▸ **Problem to work on**
Transcribe word for word the section of the records below that opens with the line containing "focal_35mm: 70" and closes with the line containing "f_number: 6.3"; drop every picture.

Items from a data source
* * * *
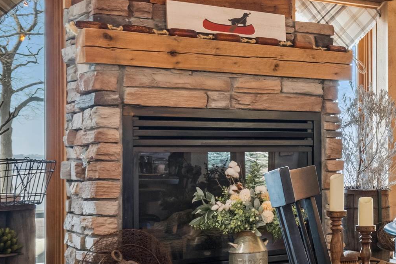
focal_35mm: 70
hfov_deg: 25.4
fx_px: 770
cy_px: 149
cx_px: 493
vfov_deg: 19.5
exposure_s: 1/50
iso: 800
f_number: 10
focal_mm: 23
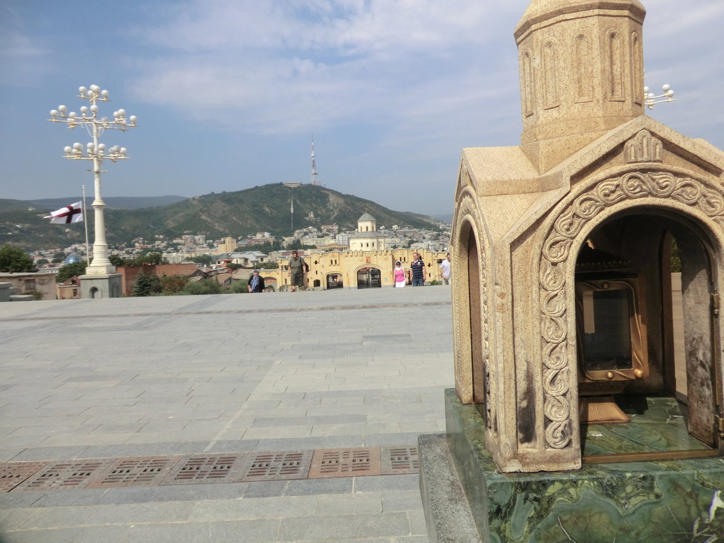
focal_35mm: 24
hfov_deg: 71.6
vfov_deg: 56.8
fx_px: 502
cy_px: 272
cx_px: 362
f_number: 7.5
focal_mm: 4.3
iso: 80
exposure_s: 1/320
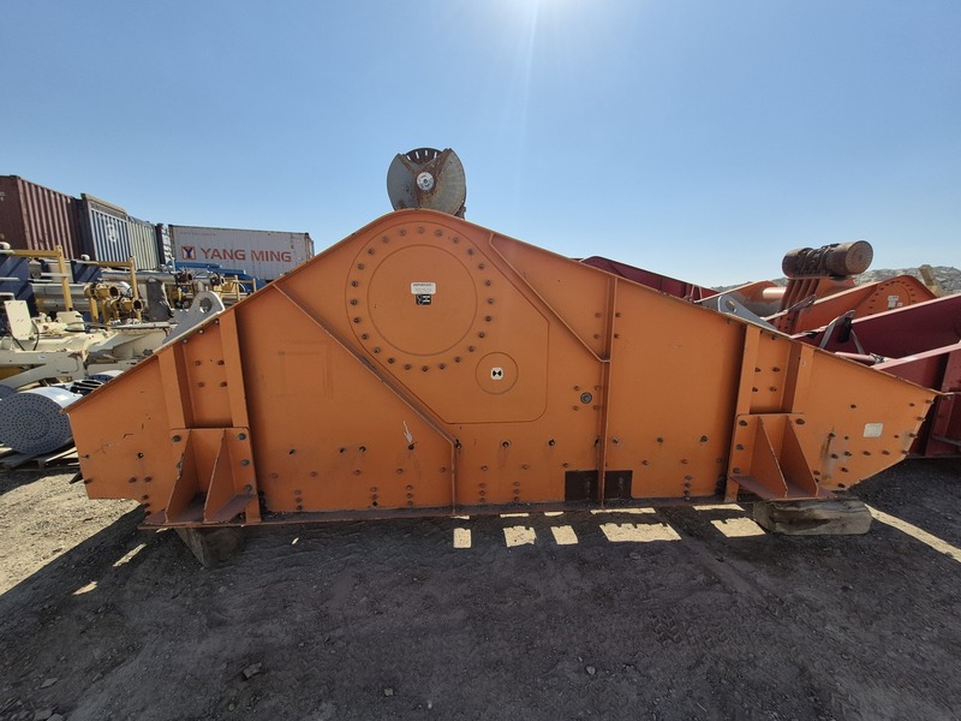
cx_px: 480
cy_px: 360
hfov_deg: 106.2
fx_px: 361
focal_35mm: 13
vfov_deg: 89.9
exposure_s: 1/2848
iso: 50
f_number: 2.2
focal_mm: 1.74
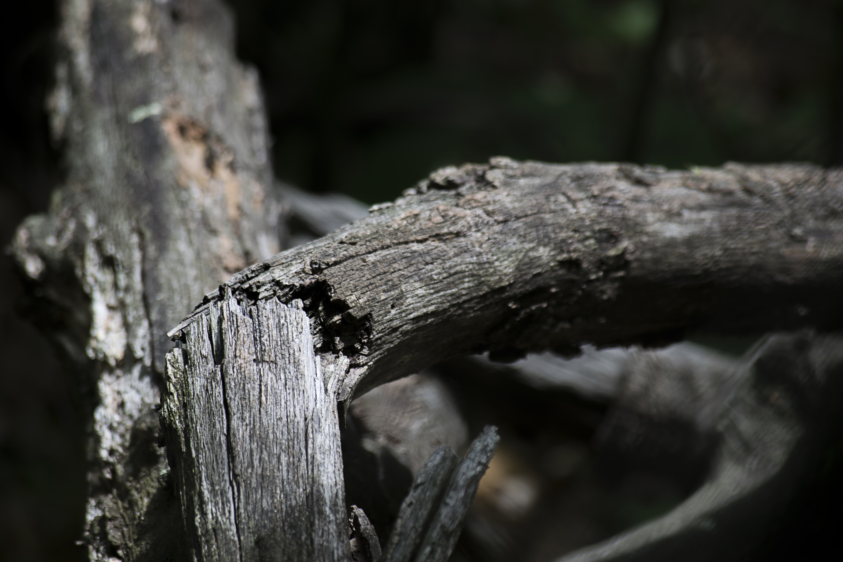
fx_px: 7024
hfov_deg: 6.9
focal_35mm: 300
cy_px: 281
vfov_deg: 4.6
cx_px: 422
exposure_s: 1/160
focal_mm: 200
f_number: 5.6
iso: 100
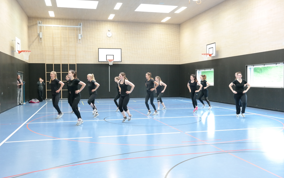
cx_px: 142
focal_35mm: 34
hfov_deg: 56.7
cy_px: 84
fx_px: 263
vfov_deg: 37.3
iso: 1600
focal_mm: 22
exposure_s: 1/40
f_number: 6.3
* * * *
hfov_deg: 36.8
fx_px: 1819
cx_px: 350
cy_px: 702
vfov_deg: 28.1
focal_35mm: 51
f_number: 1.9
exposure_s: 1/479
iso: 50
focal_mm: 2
* * * *
▸ **Task solution**
focal_35mm: 70
hfov_deg: 25.4
fx_px: 770
cy_px: 149
cx_px: 493
vfov_deg: 19.5
exposure_s: 1/50
iso: 800
f_number: 10
focal_mm: 23
focal_35mm: 24
hfov_deg: 71.6
vfov_deg: 56.8
fx_px: 502
cy_px: 272
cx_px: 362
f_number: 7.5
focal_mm: 4.3
iso: 80
exposure_s: 1/320
cx_px: 480
cy_px: 360
hfov_deg: 106.2
fx_px: 361
focal_35mm: 13
vfov_deg: 89.9
exposure_s: 1/2848
iso: 50
f_number: 2.2
focal_mm: 1.74
fx_px: 7024
hfov_deg: 6.9
focal_35mm: 300
cy_px: 281
vfov_deg: 4.6
cx_px: 422
exposure_s: 1/160
focal_mm: 200
f_number: 5.6
iso: 100
cx_px: 142
focal_35mm: 34
hfov_deg: 56.7
cy_px: 84
fx_px: 263
vfov_deg: 37.3
iso: 1600
focal_mm: 22
exposure_s: 1/40
f_number: 6.3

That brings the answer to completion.